— INSTRUCTIONS TO FOLLOW —
List each line of the material below that contains the word "watch", copying every such line in full.

Collected data entries
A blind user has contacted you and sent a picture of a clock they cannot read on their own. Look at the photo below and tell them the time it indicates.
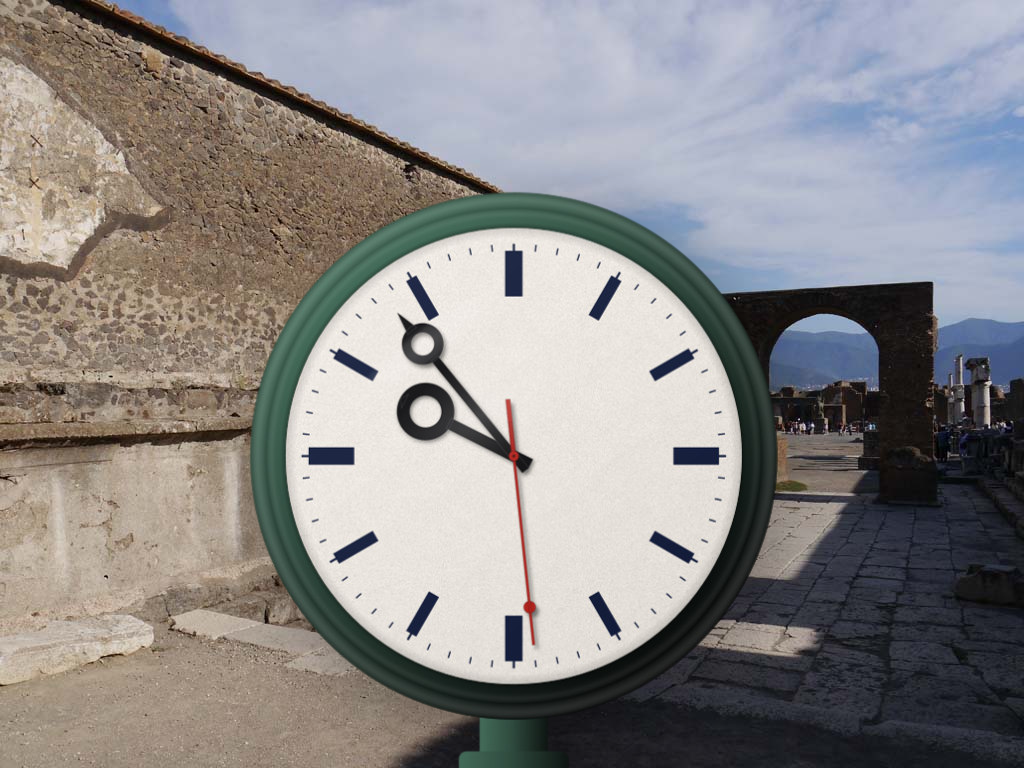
9:53:29
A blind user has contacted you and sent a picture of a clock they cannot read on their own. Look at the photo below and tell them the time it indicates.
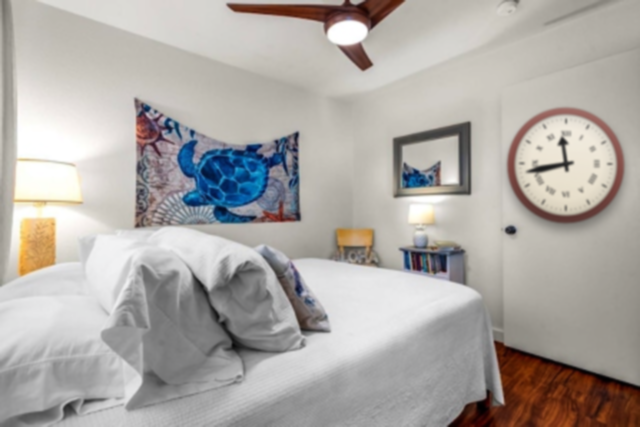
11:43
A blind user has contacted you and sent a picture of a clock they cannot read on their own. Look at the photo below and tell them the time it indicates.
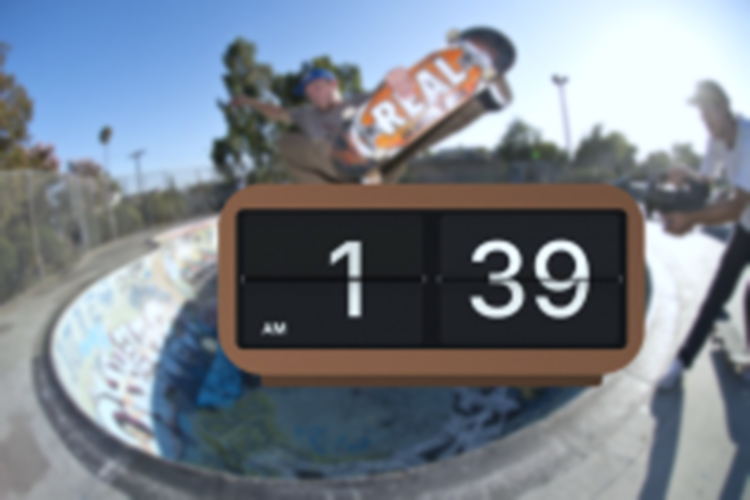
1:39
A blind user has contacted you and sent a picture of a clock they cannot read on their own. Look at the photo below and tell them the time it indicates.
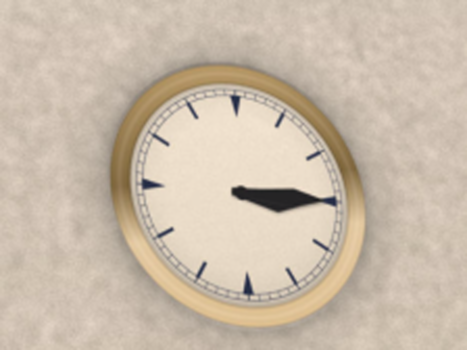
3:15
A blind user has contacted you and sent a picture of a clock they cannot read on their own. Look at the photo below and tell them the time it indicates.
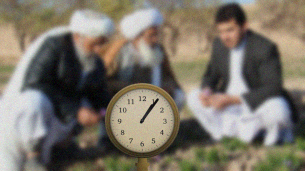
1:06
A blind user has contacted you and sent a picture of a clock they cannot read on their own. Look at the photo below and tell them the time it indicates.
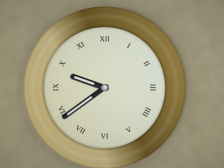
9:39
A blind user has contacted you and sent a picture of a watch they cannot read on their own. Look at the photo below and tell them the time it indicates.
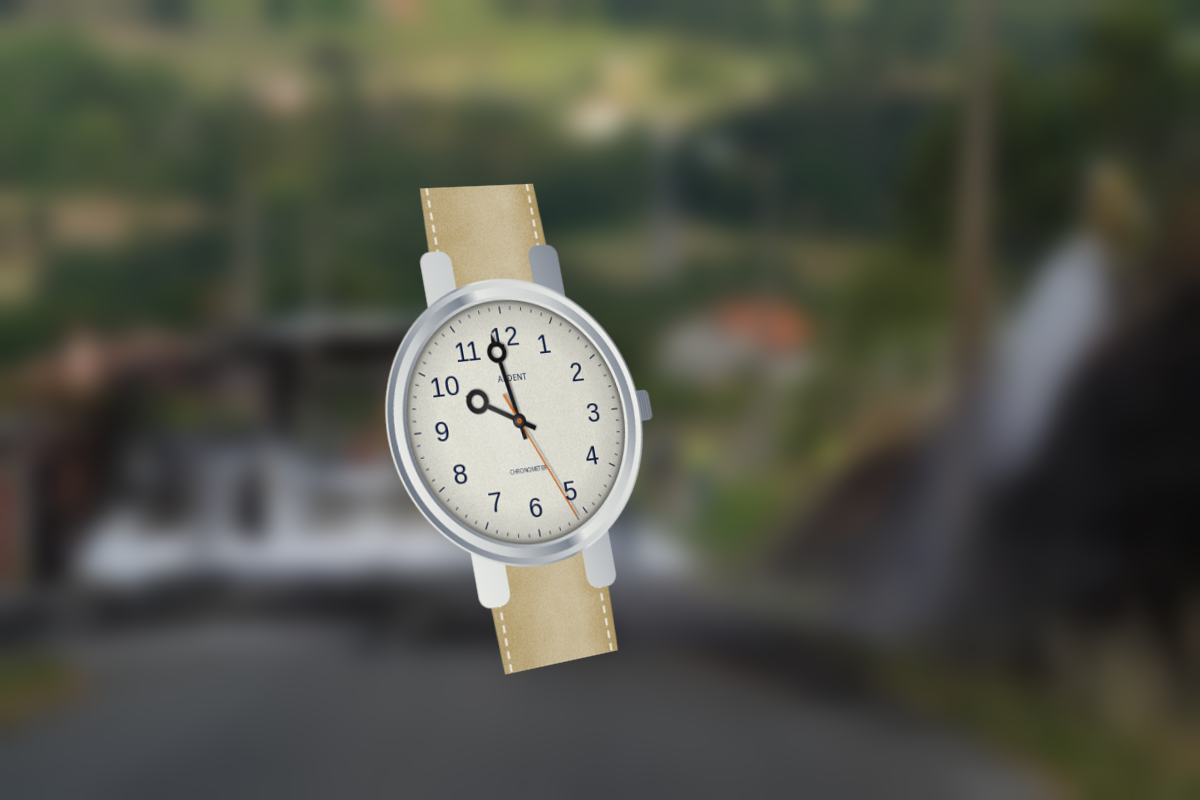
9:58:26
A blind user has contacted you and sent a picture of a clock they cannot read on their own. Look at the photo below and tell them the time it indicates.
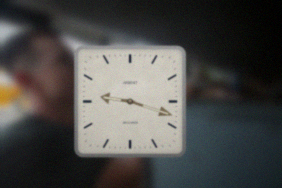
9:18
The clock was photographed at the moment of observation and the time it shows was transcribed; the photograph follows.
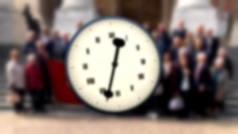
12:33
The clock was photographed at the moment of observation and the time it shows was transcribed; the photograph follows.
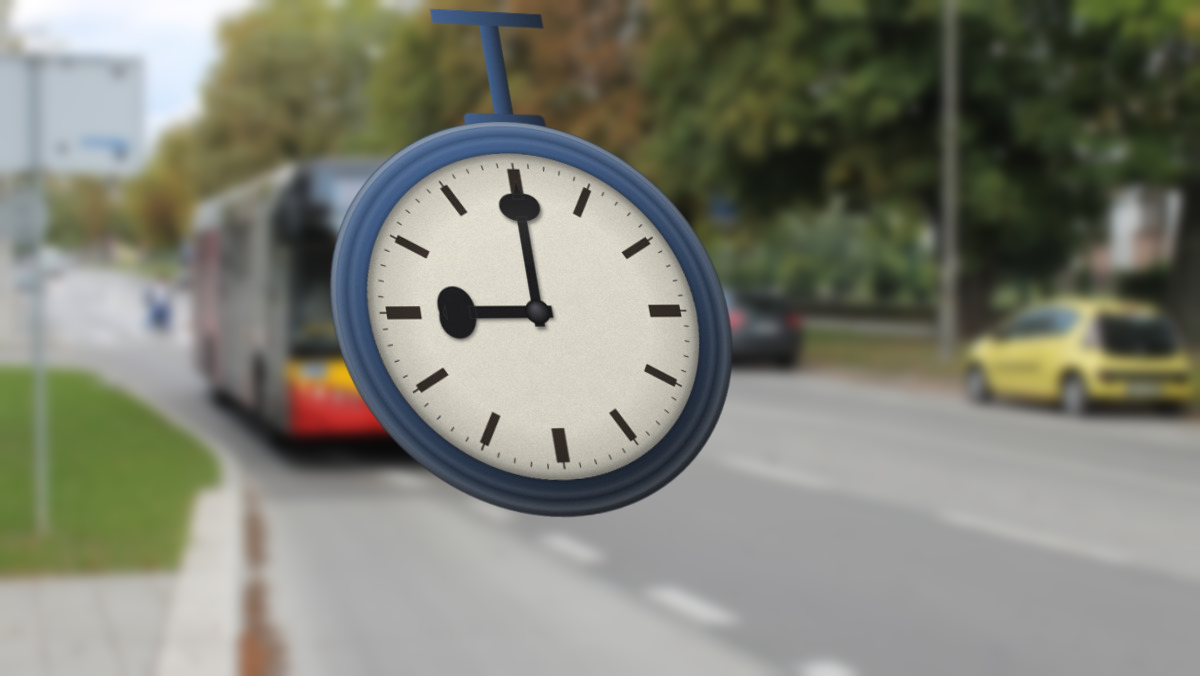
9:00
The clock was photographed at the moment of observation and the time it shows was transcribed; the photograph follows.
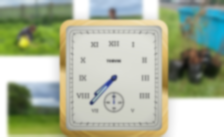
7:37
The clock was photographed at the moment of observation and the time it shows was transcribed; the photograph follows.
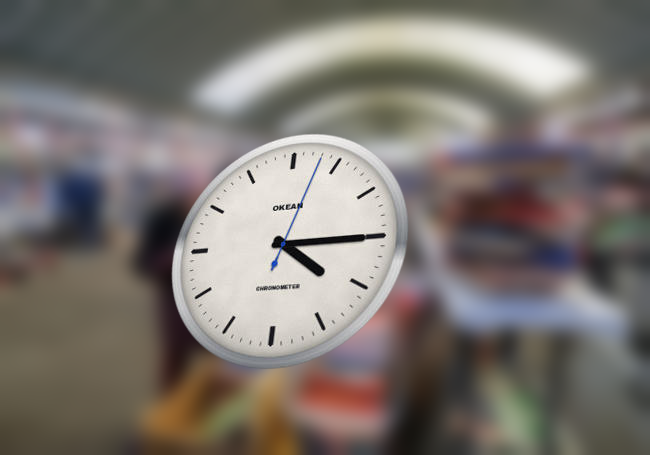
4:15:03
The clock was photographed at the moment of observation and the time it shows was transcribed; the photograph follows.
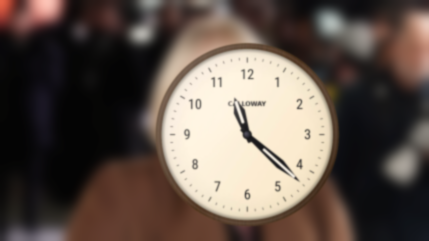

— EXERCISE SOLUTION —
A blind user has contacted you and sent a picture of a watch they cannot read on their own. Look at the photo below and tell them the time it indicates.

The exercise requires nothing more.